Well, whatever it is, it made me raise an eyebrow at it, possibly without cause. Take it for what it’s worth.

Cads’s introduction of herself to Semirhage made me snort out loud, though, in light of what’s to come. Heh.

Speaking of which, I initially was also a bit underwhelmed that Semirhage was captured so easily, but in light of what eventually happened in TGS I’m sort of retracting that judgment, because AAAGGHH. If I wanted something appropriately horrific re: a villain called the Lady of Pain (and what a kickass Title of Evil, eh?), I certainly got it, is what I’m saying; I just had to wait a while, it turns out. (AAAGGGHH) And I loved the memory Rand has that Semirhage actually scared her jailers into releasing her, back in the day, because that’s like pre-prequels-Darth Vader levels of awesome terribleness, y’all.

It’s worth mentioning that I had a very difficult time, both initially and now, keeping myself from blaming Min for this entire disaster—especially with her being all “I do what I want!” when Rand tells her to stay behind him. I don’t think, though, that this is an entirely fair judgment. I’m just… not sure why it isn’t. Um.

As far as what Semirhage said about Lews Therin, I found it a somewhat maddening continuation of Jordan’s refusal to tell us whether the Lews Therin in Rand’s head is “real” or not. I mean, Semi is basically saying straight up here that Rand is schizophrenic, except that the voice he’s hearing is a “real voice.” Oh, really? Well, thanks for clearing that up! What the hell does that even mean?

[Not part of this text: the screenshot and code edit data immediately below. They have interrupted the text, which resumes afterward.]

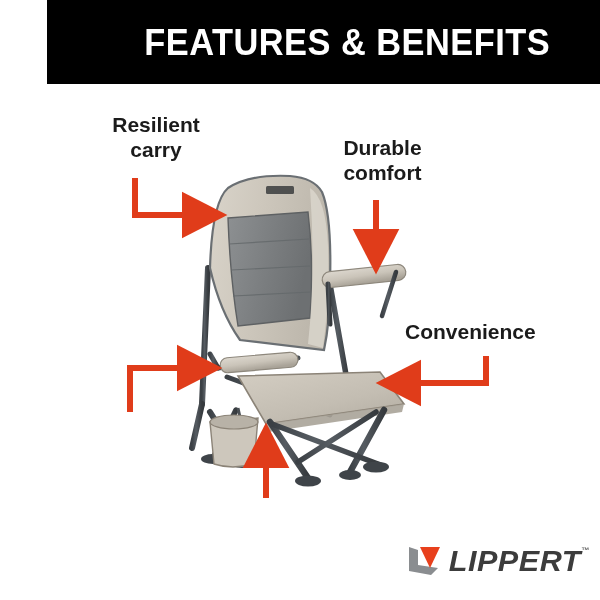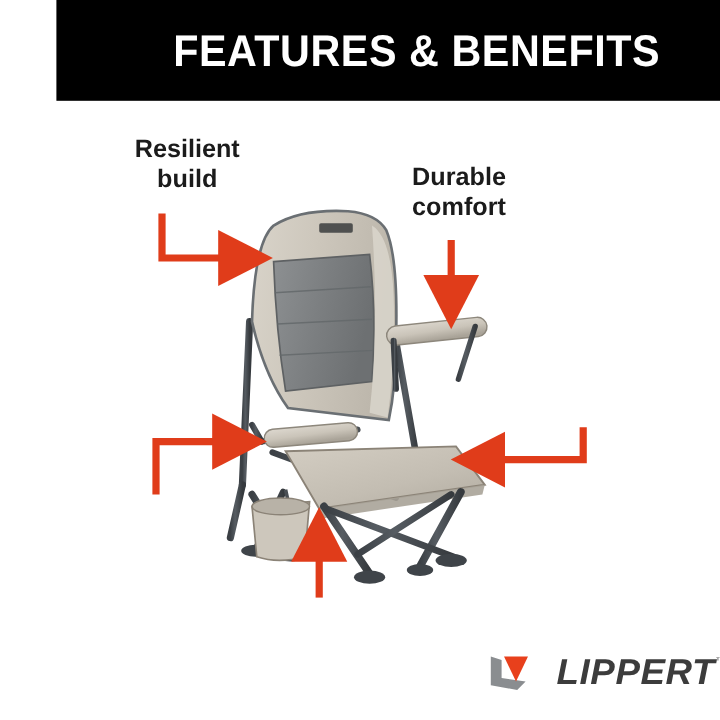"Resilient" div.callout { text: build -> carry }
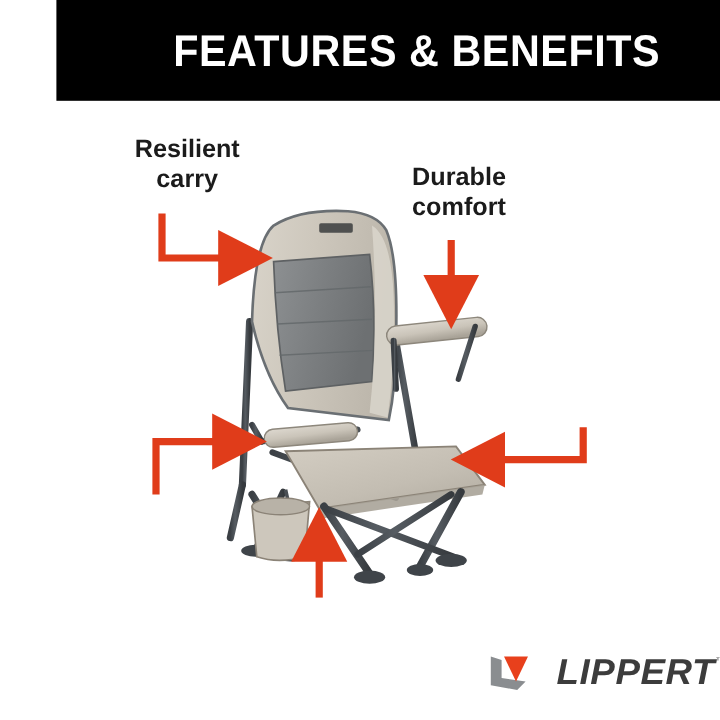"Convenience" div.callout { html: none -> <div>Convenience</div> }
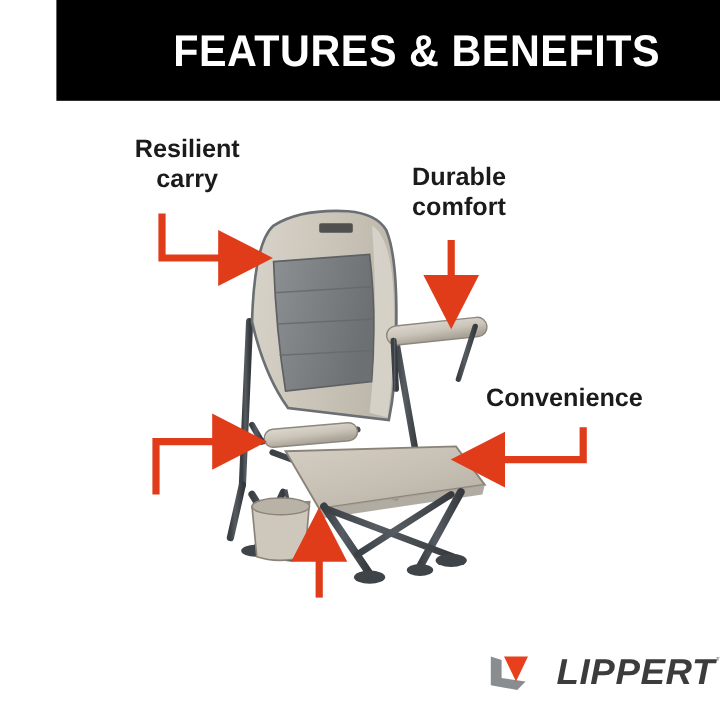"LIPPERT" .brand-logo { gap: 21px -> 6px }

Pshh, I give up. I don’t even really care anymore, honestly. Whether you think Lews Therin is “real” or a constructed personality built on real memories is, fortunately, completely irrelevant at this point anyway, so I’m content to let it go.

I will say, though, that I while I think we were supposed to find Rand’s companions’ reactions to this news heartening (i.e. they’re still standing by him, etc.), I just found it kind of amusing. Oh, Rand’s crazy, is he? TELL US SOMETHING WE DIDN’T KNOW, GIRLFRIEND. Heh.

Ayako: The interesting thing is, I think we still haven’t found out what happens to the bondee in the Asha’man version of the Warder bond, have we? If we have, I certainly don’t remember it. I suspect we’re going to find out Real Soon Now, of course. And won’t that be fun.

Aaaand I also should at some point talk about Mat’s part of this chapter.

…Except I really don’t have a lot to say about it, honestly. It is basically eight pages of Mat being completely awesome and kicking military ass, and, well, there you are.

I loved loved loved the line about how the Band trusts Mat absolutely, because of course they do! He’s Mat Cauthon!

Even his ruthlessness in refusing aid to the wounded Seanchan was kind of terribly brilliant from a tactical point of view, if rather sobering in the abstract. I feel like I should be more appalled about his decision than I am, but honestly, in Mat’s position—grossly outnumbered, grossly outgunned (no fighting channelers), and trapped behind enemy lines—I really can’t say that I fault him for doing what he has to do to ensure his own side’s survival. This is why war sucks.

Tuon: Shut up, Tuon. I wish Teslyn had punched you in your slavery-condoning mouth. Just because you’re kind of hilarious with your push-me-pull-you kissing tactics is no excuse!

…Though okay, her line about a lion having no mercy was pretty cool. Because it was about Mat. Who, as I may have mentioned, is awesome. The End.

No, really, The End! So, bye, Rand! Sorry about the maiming! See you when your downward spiral hits Mach 2 in TGS, argh! Y’all wave now, hear? Bye!